Há muitas formas de falar da inadequação no mundo, que constroem grandes personagens nas melhores jornadas de herói. Sobretudo na adolescência, quando a descoberta da sexualidade põe todos os hormônios a conspirar contra o mundo e a tirar grandes lições dele.
O diretor franco-tunisiano Abdellatif Kechiche fez a opção mais difícil em Azul é a Cor Mais Quente (La vie d’Adéle), ao tornar em termos explícitos a iniciação sexual de uma adolescente com uma mulher mais velha, experiente e exótica. De cabelo azul.
Parece que não tinha essa intenção, a princípio. Que queria mesmo colocar duas mulheres belamente carismáticas se enroscando em cenas quentes, de até 7 minutos, como a primeira em que fazem tudo o que se pode imaginar que duas mulheres fazem na cama.
Mas, se tem um filme que fala de perto sobre esse mal estar no mundo, a busca por uma boia de salvação no primeiro olhar e o voltar para casa mais maduro, é este.
Nas entrevistas, fica claro que ele tinha mesmo essa intenção maior.
É um grande diretor que quis falar sobre a vida e chegou a exageros para arrancar interpretações do fundo da alma.
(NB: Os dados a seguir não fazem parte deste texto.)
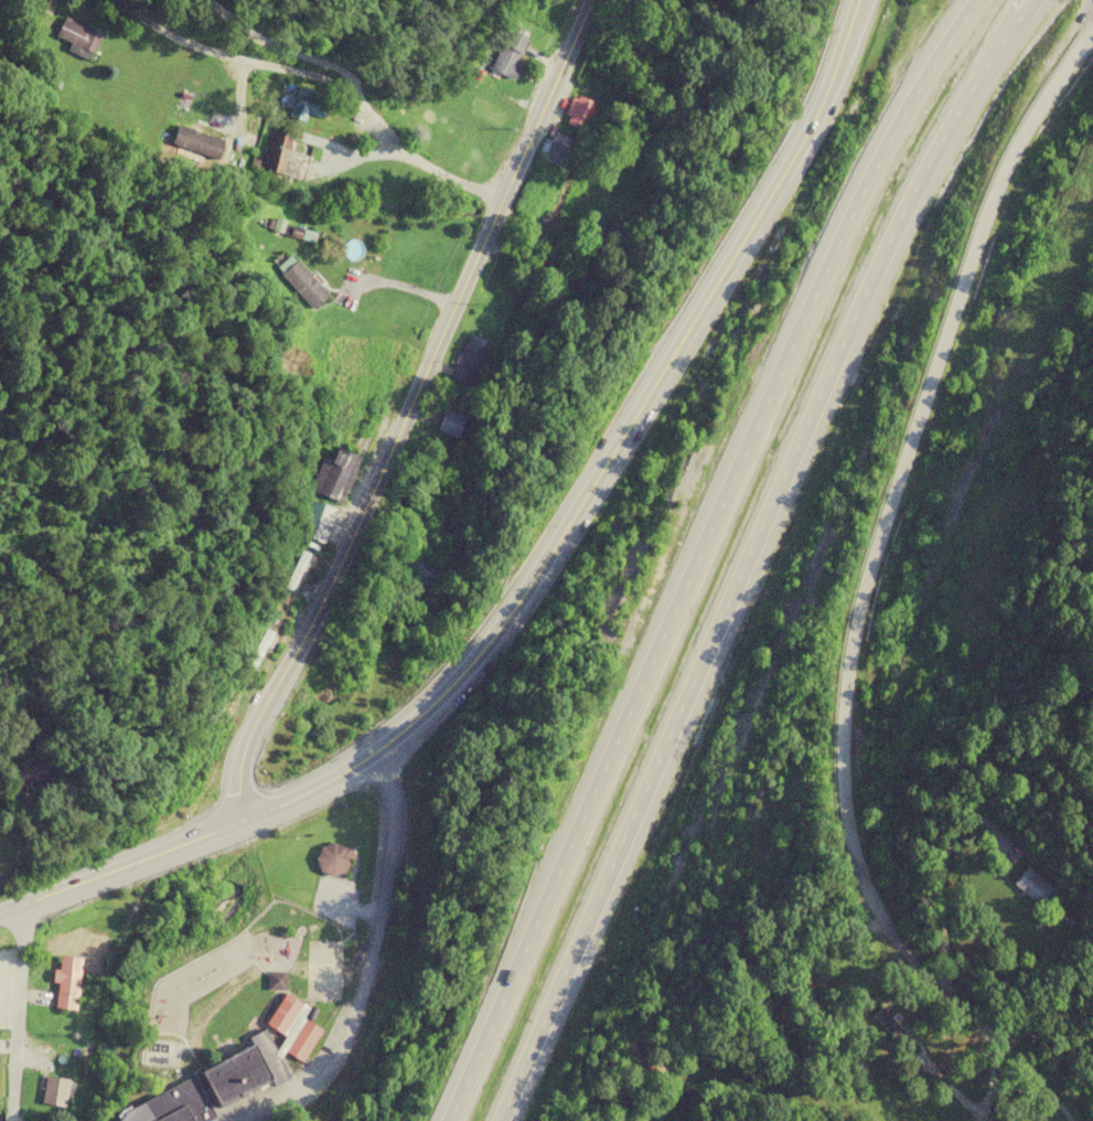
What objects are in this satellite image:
building: (77, 38)
building: (508, 56)
road: (316, 79)
building: (311, 105)
building: (580, 114)
building: (196, 144)
building: (556, 150)
building: (467, 155)
building: (286, 159)
building: (599, 237)
park: (413, 248)
road: (522, 261)
building: (303, 285)
building: (462, 374)
road: (406, 410)
building: (449, 425)
road: (605, 459)
building: (333, 475)
building: (316, 523)
road: (755, 552)
road: (699, 553)
building: (418, 568)
building: (296, 571)
road: (860, 600)
building: (333, 860)
road: (120, 869)
road: (945, 877)
building: (1032, 888)
road: (367, 959)
building: (66, 984)
road: (14, 1015)
building: (894, 1031)
building: (231, 1073)
building: (54, 1092)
As atrizes se queixaram de abusos em uma semana de filmagens da cena explícita de sete minutos, mas acabaram se rendendo à genialidade do resultado.
Que tem a ver com aquele toque de gênio que empenha todo o seu talento artesanal para construir algo absolutamente profundo em cima de algo absurdamente simples. É apenas a história da moça que encontra a moça, perde a moça e tenta recuperar a moça, mas com potência incomparável.
Diretor, roteirista e autor dos diálogos, ele toca a aproximação das duas com olhares, frases curtas, insinuações, toques, planos curtos, uma relação quase epidérmica com a câmera.
Constrói lenta e suavemente um clima denso entre as duas que não deixa dúvidas sobre o desejo construído quando a jovem chega ao ponto máximo de sua rendição:
– Vou te dar tudo o que eu tenho.
É simplicidade demais para tanta combustão.
Pena que não posso falar do final, que tem a ver com o jeito francês de fazer filme e muito com o projeto do diretor.
Um pequeno defeito, que também tem a ver com o jeito francês de ser prolixo, é o tamanho. Tantos outros filmes densos como esses não precisaram de três horas para contar a que vieram.
Uma outra de tantas virtudes é a escalação. A jovem heroína inadequada no mundo é um vulcão de desespero contido e linda como – já disseram – Brigitte Bardot na estreia. E a mulher madura que a conduz no seu aprendizado sexo-sentimental é uma força doce de autoridade, única capaz de disputar com a outra a preferência da câmera.
Química perfeita nas mãos de um alquimista genial.